Understanding better how the genome normally defends itself from transposons should help scientists get a better handle on transposon-related diseases. Transposons can directly trigger cancerous changes in a cell, for example, by disrupting a tumor-suppressor gene or by causing a DNA break that destabilizes a large section of the chromosome. Cases of many other diseases, including hemophilia, have been linked to transposons’ disruption of important genes.
“During embryonic and fetal development, there is normally a high-fidelity replication of the genome, and that is a significant mechanism for repressing cancer and other diseases. With studies like these, we’re understanding how heterochromatin does its job in that respect,” said Duronio, who is also associate dean for research at the UNC School of Medicine.

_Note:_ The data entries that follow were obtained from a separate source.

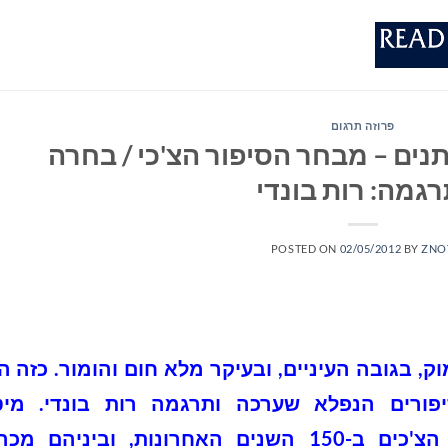
פרוזה תרגום
נים – מבחר הסיפור הצ'כי / בחרה
רגמה: רות בונדי
POSTED ON
02/05/2012
BY
ZNO
ק, בגובה העיניים, ובעיקר מלא חום והומור. כזה ה
פורים הנפלא שערכה ותרגמה רות בונדי. מי
הסופרים הצ'כים ב-150 השנים האחרונות, וביניהם מכ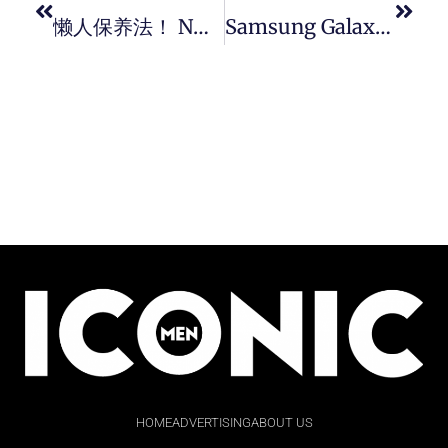
懒人保养法！ NUSKIN 推出神级 AgeLOC Boost™ 瓷光机，一键操作 2 分钟亮泽饱满肌肤。
Samsung Galaxy Buds Pro 让你不用取下耳机都能对话。
HOME
ADVERTISING
ABOUT US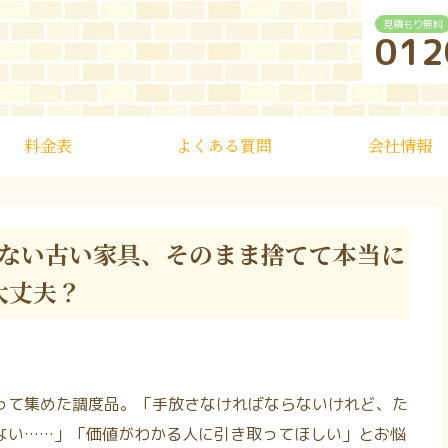
見積もり無料
012
料金表
よくある質問
会社情報
ない古い家具、そのまま捨てて本当に
大丈夫？
って集めた調度品。「手放さなければならないけれど、た
ない……」「価値がわかる人に引き取ってほしい」とお悩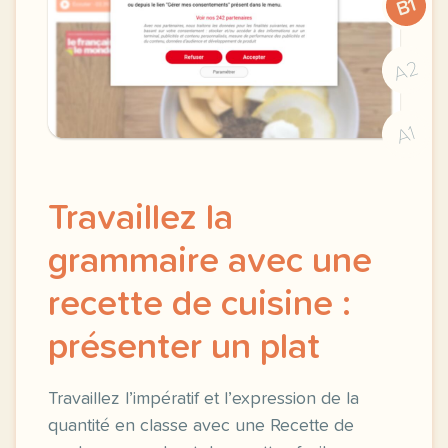
B1
A2
A1
Travaillez la
grammaire avec une
recette de cuisine :
présenter un plat
Travaillez l’impératif et l’expression de la
quantité en classe avec une Recette de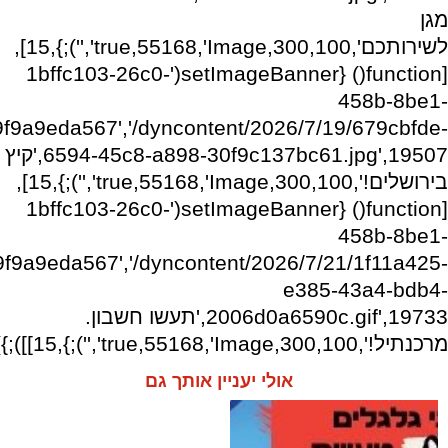
מגן
לשירותכם',300,100,true,55168,'Image','');},15],
[function() {setImageBanner('1bffc103-26c0-
458b-8be1-
9f9a9eda567','/dyncontent/2026/7/19/679cbfde-
6594-45c8-a898-30f9c137bc61.jpg',19507,'קיץ
בירושלים!',300,100,true,55168,'Image','');},15],
[function() {setImageBanner('1bffc103-26c0-
458b-8be1-
9f9a9eda567','/dyncontent/2026/7/21/1f11a425-
e385-43a4-bdb4-
2006d0a6590c.gif',19733,'תעשו חשבון.
מרכנתיל!',300,100,true,55168,'Image','');},15]]);})
אולי יעניין אותך גם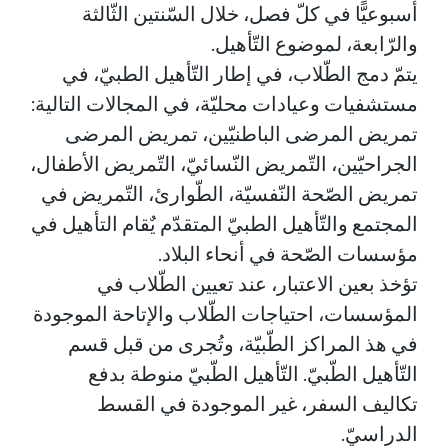
أسبوعيًّا في كلّ فصل، خلال السّنتين الثّالثة
والرّابعة، لموضوع التّأهيل.
يتمّ دمج الطّلاب، في إطار التّأهيل الطبيّ، في
مستشفيات وعيادات محليّة، في المجالات التالية:
تمريض المرضى الباطنيّين، تمريض المرضى
الجراحيّين، التّمريض النّسائيّ، التّمريض الأطفال،
تمريض الصّحة النّفسيّة، الطّوارئ، التّمريض في
المجتمع والتّأهيل الطبيّ المتقدّم يٌقام التأهيل في
مؤسسات الصّحة في أنحاء البلاد.
تؤخذ بعين الاعتبار، عند تعيين الطّلاب في
المؤسسات، احتياجات الطّلاب والإتاحة الموجودة
في هذ المراكز الطّبيّة، وتُجرى من قبل قسم
التّأهيل الطّبيّ. التّأهيل الطّبيّ منوطة بدفع
تكاليف السفر، غير الموجودة في القسط
الدراسيّ.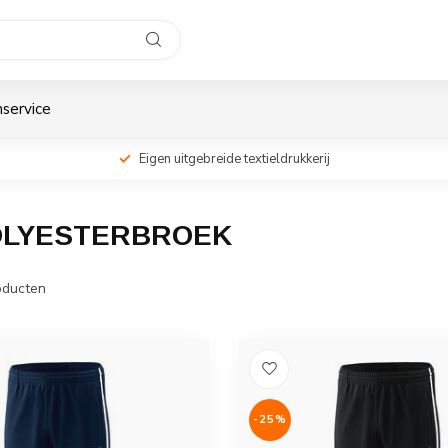
service
Eigen uitgebreide textieldrukkerij
OLYESTERBROEK
ducten
-25%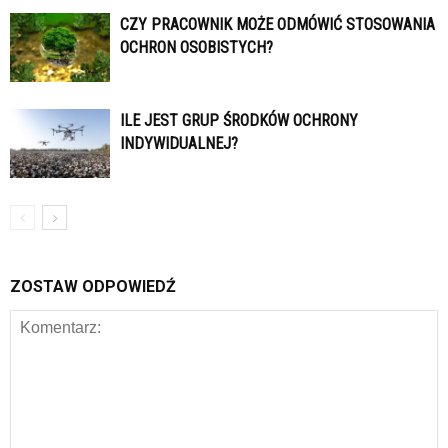
CZY PRACOWNIK MOŻE ODMÓWIĆ STOSOWANIA
OCHRON OSOBISTYCH?
ILE JEST GRUP ŚRODKÓW OCHRONY
INDYWIDUALNEJ?
ZOSTAW ODPOWIEDŹ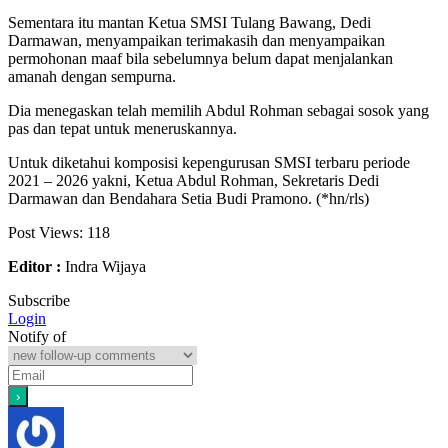
Sementara itu mantan Ketua SMSI Tulang Bawang, Dedi
Darmawan, menyampaikan terimakasih dan menyampaikan
permohonan maaf bila sebelumnya belum dapat menjalankan
amanah dengan sempurna.
Dia menegaskan telah memilih Abdul Rohman sebagai sosok yang
pas dan tepat untuk meneruskannya.
Untuk diketahui komposisi kepengurusan SMSI terbaru periode
2021 – 2026 yakni, Ketua Abdul Rohman, Sekretaris Dedi
Darmawan dan Bendahara Setia Budi Pramono. (*hn/rls)
Post Views:
118
Editor :
Indra Wijaya
Subscribe
Login
Notify of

His lab plans to follow up with further studies of Drosophila histone genes, in particular a set of slightly different histone H3-family genes that exist apart from the main cluster and appear to have a role outside constitutive heterochromatin.
Other co-authors of the study were Daniel J. McKay, PhD, assistant professor of biology and genetics; Brian D. Strahl, PhD, professor of biochemistry and biophysics; and A. Gregory Matera, PhD, professor of biology and genetics.
Strahl, Duronio, and Matera are members of the UNC Lineberger Comprehensive Cancer Center. Matera, Duronio, and McKay are members of the Integrative Program for Biological and Genome Sciences. Duronio is the director of the program.
The National Institutes of Health and the University of North Carolina at Chapel Hill funded this research.